• [STUDY MATERIAL]:
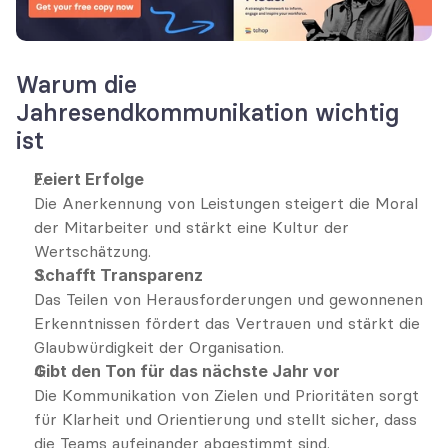
Warum die 
Jahresendkommunikation wichtig 
ist
Feiert Erfolge
Die Anerkennung von Leistungen steigert die Moral 
der Mitarbeiter und stärkt eine Kultur der 
Wertschätzung.
Schafft Transparenz
Das Teilen von Herausforderungen und gewonnenen 
Erkenntnissen fördert das Vertrauen und stärkt die 
Glaubwürdigkeit der Organisation.
Gibt den Ton für das nächste Jahr vor
Die Kommunikation von Zielen und Prioritäten sorgt 
für Klarheit und Orientierung und stellt sicher, dass 
die Teams aufeinander abgestimmt sind.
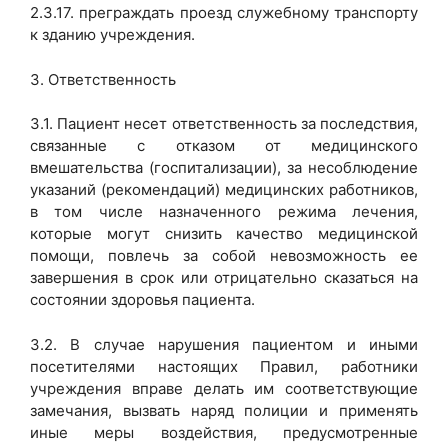
2.3.17. преграждать проезд служебному транспорту
к зданию учреждения.
3. Ответственность
3.1. Пациент несет ответственность за последствия,
связанные с отказом от медицинского
вмешательства (госпитализации), за несоблюдение
указаний (рекомендаций) медицинских работников,
в том числе назначенного режима лечения,
которые могут снизить качество медицинской
помощи, повлечь за собой невозможность ее
завершения в срок или отрицательно сказаться на
состоянии здоровья пациента.
3.2. В случае нарушения пациентом и иными
посетителями настоящих Правил, работники
учреждения вправе делать им соответствующие
замечания, вызвать наряд полиции и применять
иные меры воздействия, предусмотренные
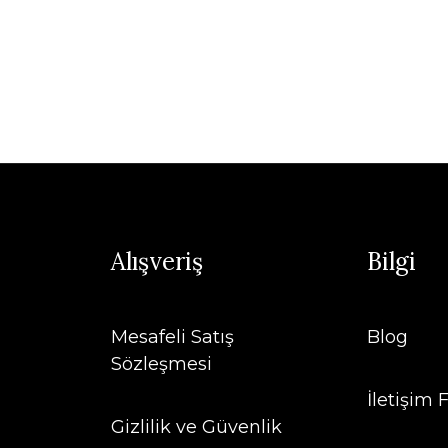
Alışveriş
Bilgi
Mesafeli Satış
Blog
Sözleşmesi
İletişim
Gizlilik ve Güvenlik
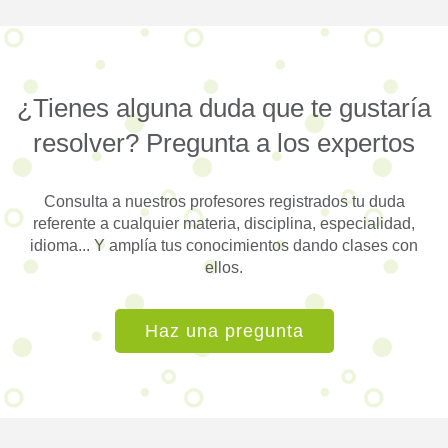
¿Tienes alguna duda que te gustaría
resolver? Pregunta a los expertos
Consulta a nuestros profesores registrados tu duda
referente a cualquier materia, disciplina, especialidad,
idioma... Y amplía tus conocimientos dando clases con
ellos.
Haz una pregunta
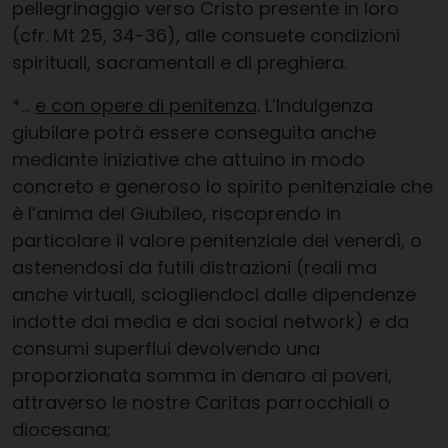
pellegrinaggio verso Cristo presente in loro
(cfr. Mt 25, 34-36), alle consuete condizioni
spirituali, sacramentali e di preghiera.
*…
e con opere di penitenza
. L’Indulgenza
giubilare potrà essere conseguita anche
mediante iniziative che attuino in modo
concreto e generoso lo spirito penitenziale che
è l’anima del Giubileo, riscoprendo in
particolare il valore penitenziale del venerdì, o
astenendosi da futili distrazioni (reali ma
anche virtuali, sciogliendoci dalle dipendenze
indotte dai media e dai social network) e da
consumi superflui devolvendo una
proporzionata somma in denaro ai poveri,
attraverso le nostre Caritas parrocchiali o
diocesana;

• [TO-DO ITEM]:
Print the text read from each of the entries above, line for line, leaving out the pictures.

• [RESPONSE TO THE TASK]:
Warum die 
Jahresendkommunikation wichtig 
ist
Feiert Erfolge
Die Anerkennung von Leistungen steigert die Moral 
der Mitarbeiter und stärkt eine Kultur der 
Wertschätzung.
Schafft Transparenz
Das Teilen von Herausforderungen und gewonnenen 
Erkenntnissen fördert das Vertrauen und stärkt die 
Glaubwürdigkeit der Organisation.
Gibt den Ton für das nächste Jahr vor
Die Kommunikation von Zielen und Prioritäten sorgt 
für Klarheit und Orientierung und stellt sicher, dass 
die Teams aufeinander abgestimmt sind.
2.3.17. преграждать проезд служебному транспорту
к зданию учреждения.
3. Ответственность
3.1. Пациент несет ответственность за последствия,
связанные с отказом от медицинского
вмешательства (госпитализации), за несоблюдение
указаний (рекомендаций) медицинских работников,
в том числе назначенного режима лечения,
которые могут снизить качество медицинской
помощи, повлечь за собой невозможность ее
завершения в срок или отрицательно сказаться на
состоянии здоровья пациента.
3.2. В случае нарушения пациентом и иными
посетителями настоящих Правил, работники
учреждения вправе делать им соответствующие
замечания, вызвать наряд полиции и применять
иные меры воздействия, предусмотренные
Alışveriş
Bilgi
Mesafeli Satış
Blog
Sözleşmesi
İletişim
Gizlilik ve Güvenlik
¿Tienes alguna duda que te gustaría
resolver? Pregunta a los expertos
Consulta a nuestros profesores registrados tu duda
referente a cualquier materia, disciplina, especialidad,
idioma... Y amplía tus conocimientos dando clases con
ellos.
Haz una pregunta
pellegrinaggio verso Cristo presente in loro
(cfr. Mt 25, 34-36), alle consuete condizioni
spirituali, sacramentali e di preghiera.
*…
e con opere di penitenza
. L’Indulgenza
giubilare potrà essere conseguita anche
mediante iniziative che attuino in modo
concreto e generoso lo spirito penitenziale che
è l’anima del Giubileo, riscoprendo in
particolare il valore penitenziale del venerdì, o
astenendosi da futili distrazioni (reali ma
anche virtuali, sciogliendoci dalle dipendenze
indotte dai media e dai social network) e da
consumi superflui devolvendo una
proporzionata somma in denaro ai poveri,
attraverso le nostre Caritas parrocchiali o
diocesana;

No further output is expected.